→ **TRAVAIL À FAIRE**:
(A) Dans le passage sur la lecture à la synagogue de Nazareth, pour quelle raison l'Esprit du Seigneur est-il sur celui qui parle dans le texte d'Ésaïe ? Répondez en une à trois phrases.
(B) Poursuivez le passage sur la lecture à la synagogue de Nazareth à partir de sa dernière phrase.

Luc 4 - Jean 8 - Si le Christ nous libère
Luc 4 - Jean 8 - Si le Christ nous libère
« Il se rendit à Nazareth, où il avait été élevé, et entra, selon sa coutume, dans la synagogue le jour du sabbat. Il se leva pour faire la lecture, et on lui remit le livre du prophète Ésaïe. Il ouvrit le livre et trouva le passage où il était écrit : L’Esprit du Seigneur est sur moi, parce qu’il m’a oint pour guérir ceux qui ont le cœur brisé, pour annoncer la bonne nouvelle aux pauvres; il m’a envoyé pour proclamer aux captifs la délivrance, et aux aveugles le recouvrement de la vue, pour renvoyer libres les opprimés, pour proclamer une année de grâce du Seigneur. Puis il roula le livre, le rendit au serviteur et s’assit. Les yeux de tous, dans la synagogue, étaient fixés sur lui. Alors il se mit à leur dire : Aujourd’hui cette parole de l’Écriture, que vous venez d’entendre, est accomplie. »

→ **DONNÉES ENREGISTRÉES**:
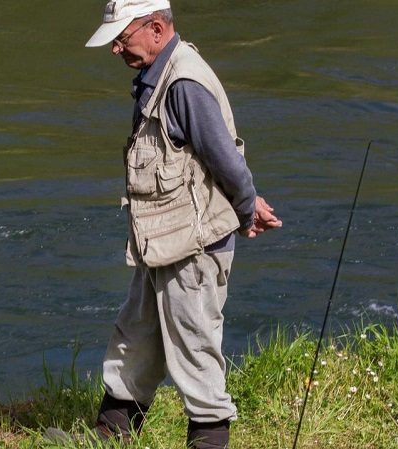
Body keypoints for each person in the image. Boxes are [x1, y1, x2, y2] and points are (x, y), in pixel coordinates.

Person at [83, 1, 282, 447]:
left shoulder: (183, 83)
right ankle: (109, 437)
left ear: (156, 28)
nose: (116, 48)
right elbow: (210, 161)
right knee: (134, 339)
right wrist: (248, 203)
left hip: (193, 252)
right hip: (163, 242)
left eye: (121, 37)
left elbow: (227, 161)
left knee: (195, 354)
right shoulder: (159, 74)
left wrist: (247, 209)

* * *

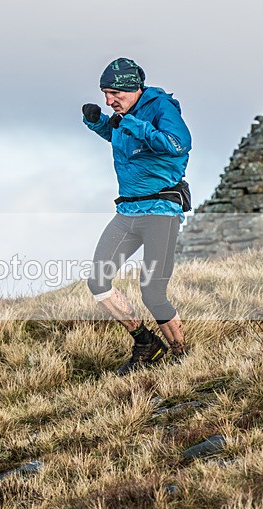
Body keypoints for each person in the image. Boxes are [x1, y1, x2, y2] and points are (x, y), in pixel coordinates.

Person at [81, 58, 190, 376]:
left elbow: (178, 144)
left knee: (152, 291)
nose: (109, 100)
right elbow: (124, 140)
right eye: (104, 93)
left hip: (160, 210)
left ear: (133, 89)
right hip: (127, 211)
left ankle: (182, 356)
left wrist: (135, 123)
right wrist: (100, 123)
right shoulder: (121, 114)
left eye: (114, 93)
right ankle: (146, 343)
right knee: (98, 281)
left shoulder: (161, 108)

...

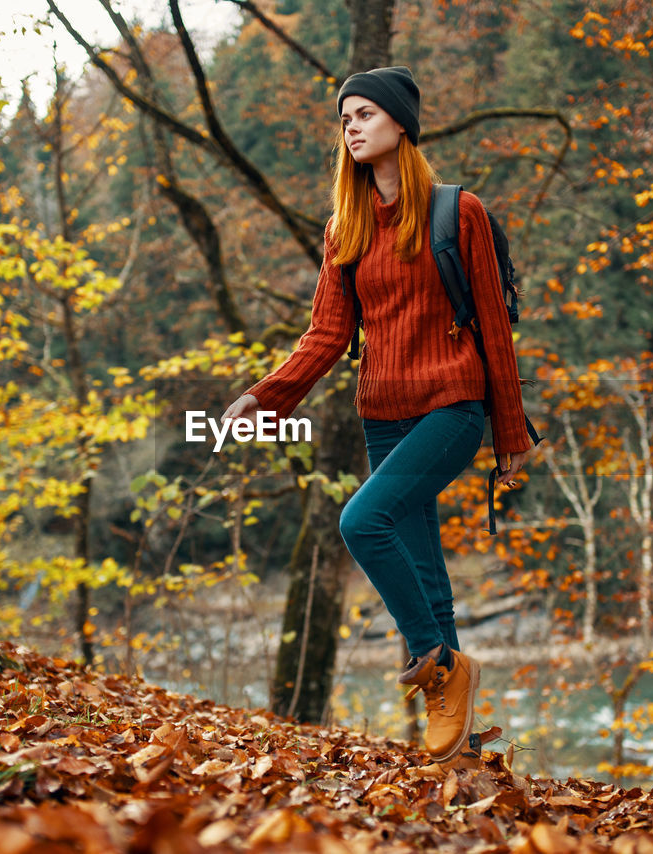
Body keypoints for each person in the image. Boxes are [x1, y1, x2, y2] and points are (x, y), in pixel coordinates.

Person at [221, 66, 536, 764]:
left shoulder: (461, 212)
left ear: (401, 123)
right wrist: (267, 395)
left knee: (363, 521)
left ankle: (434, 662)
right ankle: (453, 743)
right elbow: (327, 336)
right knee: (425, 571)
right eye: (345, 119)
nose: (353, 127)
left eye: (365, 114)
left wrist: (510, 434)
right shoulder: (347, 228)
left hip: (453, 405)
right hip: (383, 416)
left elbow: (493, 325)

→ **RÉPONSES PAR TÂCHE**:
(A) L'Esprit du Seigneur est sur lui parce que le Seigneur l'a oint. Cette onction a pour but de guérir ceux qui ont le cœur brisé et d'annoncer la bonne nouvelle aux pauvres.

(B)
Luc 4.16-21
« Jésus dit aux Juifs qui avaient cru en lui : Si vous demeurez dans ma parole, vous êtes vraiment mes disciples; vous connaîtrez la vérité et la vérité vous rendra libres. Ils lui répondirent : Nous sommes la descendance d’Abraham et nous n’avons jamais été esclaves de personne; comment dis-tu : Vous deviendrez libres? Jésus leur répondit : En vérité, en vérité, je vous le dis, quiconque commet le péché est esclave du péché. Or, l’esclave ne demeure pas pour toujours dans la maison; le fils y demeure pour toujours. Si donc le Fils vous rend libres, vous serez réellement libres. »
Jean 8.31-36
La Bonne Nouvelle que l’Église chrétienne transmet depuis vingt siècles émane des lèvres mêmes de celui qui se présente à la fois comme le Sauveur et le Libérateur des hommes. La totalité de l’Évangile est contenue, si j’ose dire, dans ces deux textes bibliques, dans ces propos prononcés par le Christ.
Ni la raison ni aucune ressource humaine ne pourront jamais concevoir notre salut ni offrir la libération que seul peut nous apporter le Fils de Dieu. C’est uniquement par la foi que nous percevons tout le sérieux de cette offre et de son effet. Par la foi en ce Jésus de Nazareth, Fils de Dieu, nous saisissons la présence même de Dieu au milieu de nous, tendant son oreille à nos soupirs et témoin compatissant de nos misères.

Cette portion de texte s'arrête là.